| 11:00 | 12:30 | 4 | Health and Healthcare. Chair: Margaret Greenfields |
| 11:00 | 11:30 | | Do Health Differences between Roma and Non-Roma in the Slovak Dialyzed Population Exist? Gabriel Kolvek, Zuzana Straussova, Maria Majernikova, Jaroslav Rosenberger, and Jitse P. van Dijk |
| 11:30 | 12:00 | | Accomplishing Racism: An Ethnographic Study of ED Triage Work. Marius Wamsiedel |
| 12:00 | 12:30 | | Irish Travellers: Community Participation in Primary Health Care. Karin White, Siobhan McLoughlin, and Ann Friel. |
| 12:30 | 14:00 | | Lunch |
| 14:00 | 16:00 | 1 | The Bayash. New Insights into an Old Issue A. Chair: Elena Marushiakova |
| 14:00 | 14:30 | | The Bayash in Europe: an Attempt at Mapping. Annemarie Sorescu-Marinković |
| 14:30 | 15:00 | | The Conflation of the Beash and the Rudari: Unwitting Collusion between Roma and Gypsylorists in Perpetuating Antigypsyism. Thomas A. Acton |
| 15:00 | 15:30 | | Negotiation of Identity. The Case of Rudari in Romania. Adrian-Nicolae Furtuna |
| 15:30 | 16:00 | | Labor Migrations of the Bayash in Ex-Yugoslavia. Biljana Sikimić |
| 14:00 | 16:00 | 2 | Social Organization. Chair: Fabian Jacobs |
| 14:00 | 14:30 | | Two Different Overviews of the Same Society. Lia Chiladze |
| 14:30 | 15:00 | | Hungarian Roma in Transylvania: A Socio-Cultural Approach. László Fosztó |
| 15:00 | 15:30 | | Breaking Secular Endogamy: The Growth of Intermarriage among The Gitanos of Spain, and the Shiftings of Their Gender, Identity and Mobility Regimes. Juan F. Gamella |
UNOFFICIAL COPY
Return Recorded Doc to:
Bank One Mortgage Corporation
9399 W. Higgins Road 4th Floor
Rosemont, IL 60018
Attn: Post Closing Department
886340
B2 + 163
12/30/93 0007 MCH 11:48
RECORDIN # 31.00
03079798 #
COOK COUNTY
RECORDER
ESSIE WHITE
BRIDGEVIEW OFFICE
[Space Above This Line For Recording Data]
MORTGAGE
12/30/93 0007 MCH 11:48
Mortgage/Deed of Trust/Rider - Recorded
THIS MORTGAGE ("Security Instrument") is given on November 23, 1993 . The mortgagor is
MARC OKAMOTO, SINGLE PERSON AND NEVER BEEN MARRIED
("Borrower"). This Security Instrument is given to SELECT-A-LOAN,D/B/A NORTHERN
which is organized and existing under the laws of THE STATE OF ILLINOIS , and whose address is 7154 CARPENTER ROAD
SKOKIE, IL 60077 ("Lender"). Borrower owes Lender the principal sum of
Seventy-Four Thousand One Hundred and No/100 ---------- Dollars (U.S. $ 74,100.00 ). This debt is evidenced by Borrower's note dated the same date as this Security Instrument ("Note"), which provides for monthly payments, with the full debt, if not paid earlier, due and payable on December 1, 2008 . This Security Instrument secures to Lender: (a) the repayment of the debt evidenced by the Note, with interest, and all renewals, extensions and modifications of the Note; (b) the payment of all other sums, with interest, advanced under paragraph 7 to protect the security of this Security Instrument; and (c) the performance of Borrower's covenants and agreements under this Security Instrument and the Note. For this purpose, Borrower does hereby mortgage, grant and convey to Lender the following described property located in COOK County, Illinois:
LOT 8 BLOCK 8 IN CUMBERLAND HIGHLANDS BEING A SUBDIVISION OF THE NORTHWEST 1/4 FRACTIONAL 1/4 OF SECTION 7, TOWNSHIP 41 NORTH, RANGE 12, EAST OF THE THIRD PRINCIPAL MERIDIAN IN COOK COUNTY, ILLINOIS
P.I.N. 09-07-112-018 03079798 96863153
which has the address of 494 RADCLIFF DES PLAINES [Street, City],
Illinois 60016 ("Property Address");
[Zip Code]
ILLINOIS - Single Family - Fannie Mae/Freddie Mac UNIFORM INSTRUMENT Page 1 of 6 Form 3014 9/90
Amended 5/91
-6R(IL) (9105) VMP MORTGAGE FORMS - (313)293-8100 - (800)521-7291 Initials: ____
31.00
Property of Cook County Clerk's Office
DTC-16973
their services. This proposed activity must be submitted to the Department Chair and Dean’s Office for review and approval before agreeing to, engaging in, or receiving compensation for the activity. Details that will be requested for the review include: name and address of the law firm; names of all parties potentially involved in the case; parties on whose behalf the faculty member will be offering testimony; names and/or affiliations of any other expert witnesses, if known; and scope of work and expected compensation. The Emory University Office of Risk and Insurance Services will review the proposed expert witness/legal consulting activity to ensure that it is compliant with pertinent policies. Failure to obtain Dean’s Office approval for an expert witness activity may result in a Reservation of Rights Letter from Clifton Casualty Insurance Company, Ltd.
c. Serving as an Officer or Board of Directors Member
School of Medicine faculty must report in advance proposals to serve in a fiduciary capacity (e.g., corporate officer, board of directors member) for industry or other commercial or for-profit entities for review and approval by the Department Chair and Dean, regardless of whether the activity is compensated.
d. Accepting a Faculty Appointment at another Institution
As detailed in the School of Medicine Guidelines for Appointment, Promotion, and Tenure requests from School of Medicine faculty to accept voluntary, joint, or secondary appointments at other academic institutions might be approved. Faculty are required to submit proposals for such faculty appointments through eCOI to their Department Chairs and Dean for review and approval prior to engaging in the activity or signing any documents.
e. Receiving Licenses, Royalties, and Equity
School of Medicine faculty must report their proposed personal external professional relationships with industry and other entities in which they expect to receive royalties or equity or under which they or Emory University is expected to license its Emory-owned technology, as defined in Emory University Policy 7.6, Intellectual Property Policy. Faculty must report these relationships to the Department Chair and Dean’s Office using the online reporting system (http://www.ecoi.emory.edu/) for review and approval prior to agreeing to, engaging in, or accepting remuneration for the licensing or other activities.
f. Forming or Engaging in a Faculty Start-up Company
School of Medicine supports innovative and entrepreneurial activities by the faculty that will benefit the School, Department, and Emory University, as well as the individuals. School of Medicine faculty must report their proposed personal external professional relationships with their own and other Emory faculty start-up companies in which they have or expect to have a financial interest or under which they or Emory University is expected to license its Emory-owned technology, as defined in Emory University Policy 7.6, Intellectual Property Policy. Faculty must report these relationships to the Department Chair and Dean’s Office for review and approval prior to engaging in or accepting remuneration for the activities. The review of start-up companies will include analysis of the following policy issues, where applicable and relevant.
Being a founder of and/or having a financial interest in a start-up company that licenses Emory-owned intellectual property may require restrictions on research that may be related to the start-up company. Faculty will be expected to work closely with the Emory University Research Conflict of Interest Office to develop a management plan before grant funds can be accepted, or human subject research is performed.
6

◇ ◇ ◇ ◇ ◇

WHAT THE EXERCISE ASKS.
Look through the data above for the string "Bayash" and copy every line where it appears.

EXERCISE ANSWER.
| 14:00 | 16:00 | 1 | The Bayash. New Insights into an Old Issue A. Chair: Elena Marushiakova |
| 14:00 | 14:30 | | The Bayash in Europe: an Attempt at Mapping. Annemarie Sorescu-Marinković |
| 15:30 | 16:00 | | Labor Migrations of the Bayash in Ex-Yugoslavia. Biljana Sikimić |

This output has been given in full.